Le livre de Boniface Mongo-Mboussa n’est pas seulement une introduction à l’œuvre et à la vie de Tchicaya U Tam’si. Il déborde son sujet. En situant Tchicaya dans le paysage littéraire de son temps, que ce soit par rapport à la négritude, ou vis-à-vis de Orphée noir, la fameuse préface de Sartre à l’anthologie7 de Senghor, Boniface Mongo-Mboussa rend aussi compte de l’histoire des idées. Et par la qualité de l’écriture, il s’inscrit dans la vieille tradition des essayistes écrivains comme Jean-Christophe Bailly8.

Marius Nguié, écrivain et sociologue congolais

1 . Il est important de noter que Boniface Mongo-Mboussa aborde Tchicaya U Tam’si avec deux arguments de poids : il est lui-même congolais et il est également docteur en lettres.

2. L’objet-cause est une notion construite par Alain Badiou. Cette notion désigne la cause du poème. Un objet-cause est donc poétiquement repérable dans le poème. Je renvoie le lecteur à l’essai d’Alain Badiou, Radar poésie. Essai sur Aragon, Gallimard, 2020.

3. Paru pour la première fois aux éditions Caractères en 1955, Le mauvais sang fait désormais partie de l’ouvrage J’étais nu pour le premier baiser de ma mère, œuvres complètes, I, Gallimard, 2013.

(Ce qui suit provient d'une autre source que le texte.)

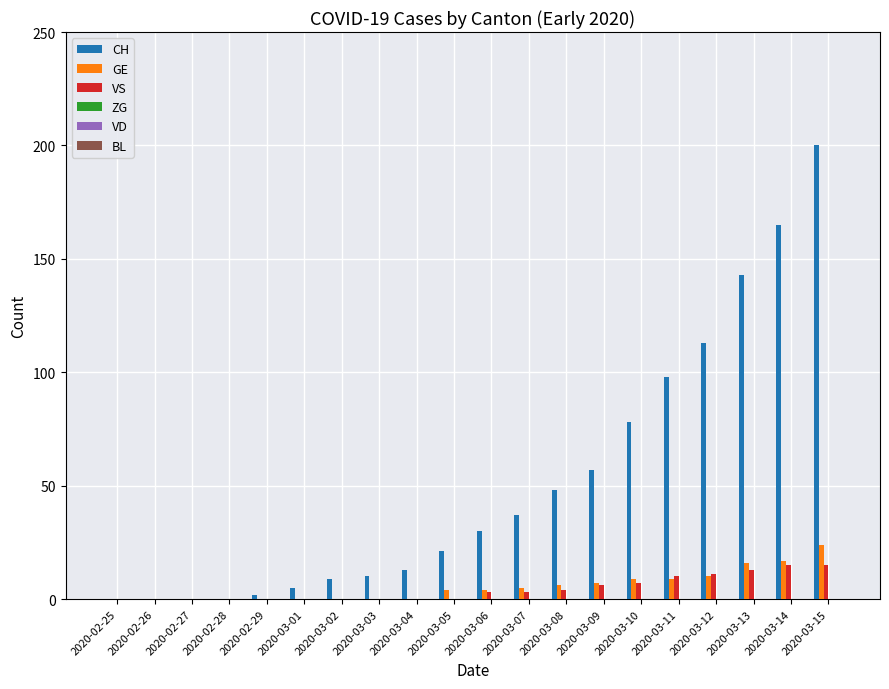

Which series changed the most between 2020-02-25 and 2020-03-05?

CH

4. Parus respectivement pour la première fois en 1957, 1958 et 1962, ces recueils font désormais partie de l’ouvrage J’étais nu pour le premier baiser de ma mère, œuvres complètes, I, Gallimard, 2013.

5. Tchicaya U Tam’si a toujours rejeté la théorie essentialiste de la négritude.

6. Paru pour la première fois en 1964 aux éditions Présence africaine, Le ventre fait désormais partie de l’ouvrage J’étais nu pour le premier baiser de ma mère, œuvres complètes, I, Gallimard, 2013.

7. Léopold Sédar Senghor, Anthologie de la nouvelle poésie nègre et malgache de langue française, PUF, 1948.

8. Ecrivain et essayiste français dont le travail oscille entre l’écriture, l’analyse et la réflexion.